• Name of the item: Art Painting – “Three Children” – Contemporary Art, author Nikola Martinoski (born in Krusevo). Martinoski is one of the most important Macedonian contemporary artists who created in Macedonia and beyond.
  • Period/date : 1957
  • Origin: Depot of artwork of contemporary painting art exhibited in department of contemporary art in the N.I.”Institute and Museum” Bitola
  • Material/technique: oil paints on canvas
  • Dimensions: 30 Х 45 cm

Уметничка слика –„Три деца““- современа уметност, автор Никола Мартиноски

Short story (description):

The picture depicts – three children, aged like ten years.
The lower half of the picture shows two children – a girl, on the left is a girl who is facing us. The hair is dark with two braids that fall to her shoulder. She holds a bag in her hands, clasped to her left leg and leaning against the ground. She is barefoot. Her dress is modest and poor, worn. On the right is another girl who is also seated, half-turned to the right. On her head she has a light canvas scarf, wearing also modest and worn clothes. She is turned toward us, sad, imagined, unhappy.
In the middle of the picture, between the two girls and at the height to the very top of the picture is a boy sitting on a chair.

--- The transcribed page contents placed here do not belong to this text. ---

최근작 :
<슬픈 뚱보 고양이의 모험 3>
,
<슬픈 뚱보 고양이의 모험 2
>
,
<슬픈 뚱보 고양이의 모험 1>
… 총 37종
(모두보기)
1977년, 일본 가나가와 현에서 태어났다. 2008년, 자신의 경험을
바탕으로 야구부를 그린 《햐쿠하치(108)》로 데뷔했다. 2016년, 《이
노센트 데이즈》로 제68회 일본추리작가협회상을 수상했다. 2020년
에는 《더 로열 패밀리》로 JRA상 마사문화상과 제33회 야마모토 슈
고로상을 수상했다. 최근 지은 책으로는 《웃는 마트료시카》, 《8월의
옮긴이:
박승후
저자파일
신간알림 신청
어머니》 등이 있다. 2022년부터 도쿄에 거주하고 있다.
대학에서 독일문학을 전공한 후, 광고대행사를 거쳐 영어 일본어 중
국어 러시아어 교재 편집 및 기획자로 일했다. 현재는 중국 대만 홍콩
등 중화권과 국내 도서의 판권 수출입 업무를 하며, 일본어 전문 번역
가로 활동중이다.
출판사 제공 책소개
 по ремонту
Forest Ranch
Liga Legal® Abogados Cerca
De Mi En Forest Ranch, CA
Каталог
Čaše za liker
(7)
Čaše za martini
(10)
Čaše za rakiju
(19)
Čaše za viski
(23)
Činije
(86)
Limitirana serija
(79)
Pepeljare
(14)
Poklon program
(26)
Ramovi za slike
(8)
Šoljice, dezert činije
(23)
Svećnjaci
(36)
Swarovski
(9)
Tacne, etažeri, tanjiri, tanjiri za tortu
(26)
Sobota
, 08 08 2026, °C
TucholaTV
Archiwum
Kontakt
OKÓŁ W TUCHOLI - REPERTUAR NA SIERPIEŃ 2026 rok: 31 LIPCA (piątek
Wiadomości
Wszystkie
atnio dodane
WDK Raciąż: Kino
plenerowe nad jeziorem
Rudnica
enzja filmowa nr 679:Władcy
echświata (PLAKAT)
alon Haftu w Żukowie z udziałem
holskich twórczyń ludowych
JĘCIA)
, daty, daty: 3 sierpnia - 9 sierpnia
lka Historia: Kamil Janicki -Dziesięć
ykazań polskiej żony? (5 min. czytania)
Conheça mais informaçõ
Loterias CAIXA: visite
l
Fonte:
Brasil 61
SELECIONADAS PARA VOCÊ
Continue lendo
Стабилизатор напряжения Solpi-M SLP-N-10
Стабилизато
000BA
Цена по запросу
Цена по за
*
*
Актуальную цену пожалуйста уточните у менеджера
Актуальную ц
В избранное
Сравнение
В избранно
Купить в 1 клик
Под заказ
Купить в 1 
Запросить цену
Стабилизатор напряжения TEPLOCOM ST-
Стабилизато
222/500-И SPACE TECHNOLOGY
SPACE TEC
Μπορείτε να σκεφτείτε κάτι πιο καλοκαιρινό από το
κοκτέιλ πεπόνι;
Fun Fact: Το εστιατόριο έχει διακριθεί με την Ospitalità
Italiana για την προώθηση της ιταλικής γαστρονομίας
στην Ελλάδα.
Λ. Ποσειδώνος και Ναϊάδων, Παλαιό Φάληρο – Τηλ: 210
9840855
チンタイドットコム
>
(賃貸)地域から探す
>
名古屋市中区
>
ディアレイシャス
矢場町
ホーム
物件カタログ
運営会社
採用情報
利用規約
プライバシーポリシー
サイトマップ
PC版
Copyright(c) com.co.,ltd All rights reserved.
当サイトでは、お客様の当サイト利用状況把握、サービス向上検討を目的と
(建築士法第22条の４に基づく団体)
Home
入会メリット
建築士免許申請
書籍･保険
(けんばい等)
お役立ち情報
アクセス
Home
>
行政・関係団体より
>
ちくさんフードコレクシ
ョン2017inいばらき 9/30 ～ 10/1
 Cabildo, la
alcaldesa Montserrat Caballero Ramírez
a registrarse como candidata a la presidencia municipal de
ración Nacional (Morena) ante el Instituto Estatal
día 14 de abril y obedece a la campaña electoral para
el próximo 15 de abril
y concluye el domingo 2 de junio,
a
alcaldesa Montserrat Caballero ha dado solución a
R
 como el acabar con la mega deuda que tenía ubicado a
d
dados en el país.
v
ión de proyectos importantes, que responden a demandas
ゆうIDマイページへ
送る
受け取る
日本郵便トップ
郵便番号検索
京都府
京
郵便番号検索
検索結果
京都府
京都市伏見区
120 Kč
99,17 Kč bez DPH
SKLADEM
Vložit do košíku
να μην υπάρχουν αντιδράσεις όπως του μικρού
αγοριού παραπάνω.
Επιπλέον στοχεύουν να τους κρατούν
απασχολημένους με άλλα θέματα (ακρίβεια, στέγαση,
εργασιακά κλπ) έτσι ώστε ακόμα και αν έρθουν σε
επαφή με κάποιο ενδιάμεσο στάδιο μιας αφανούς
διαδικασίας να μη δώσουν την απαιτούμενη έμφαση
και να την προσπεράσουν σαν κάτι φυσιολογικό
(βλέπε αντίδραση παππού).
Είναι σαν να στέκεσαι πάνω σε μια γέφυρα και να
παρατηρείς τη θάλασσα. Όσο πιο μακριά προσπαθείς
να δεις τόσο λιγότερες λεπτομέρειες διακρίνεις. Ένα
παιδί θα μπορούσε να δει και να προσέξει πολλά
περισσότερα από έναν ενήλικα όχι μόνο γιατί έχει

He is taller than the girls, facing toward us and he is modestly dressed, wearing rags.
The three children in the picture are quiet, imaginative, sad, hungry and poor.
During this period Martinoski often created images with similar motifs: children actually girls and boys, young mothers with babies, they are all sad, poor and living hard, struggling for elemental overlap and existence.
This way of painting is known as social, engaged painting, the author with all his love for people, through his creativity struggles against injustices in society, poverty, loneliness, abandonment.
Martinoski does this with quick strokes, with elemental drawing, above all trying to portray the character of the person – sad, humiliated, deprived, impoverished.

Use: The painting is displayed in the permanent exhibition section of the Bitola Museum and is important for monitoring the development of culture and creativity in Bitola and affirmation of the NI Institute and Museum of Bitola.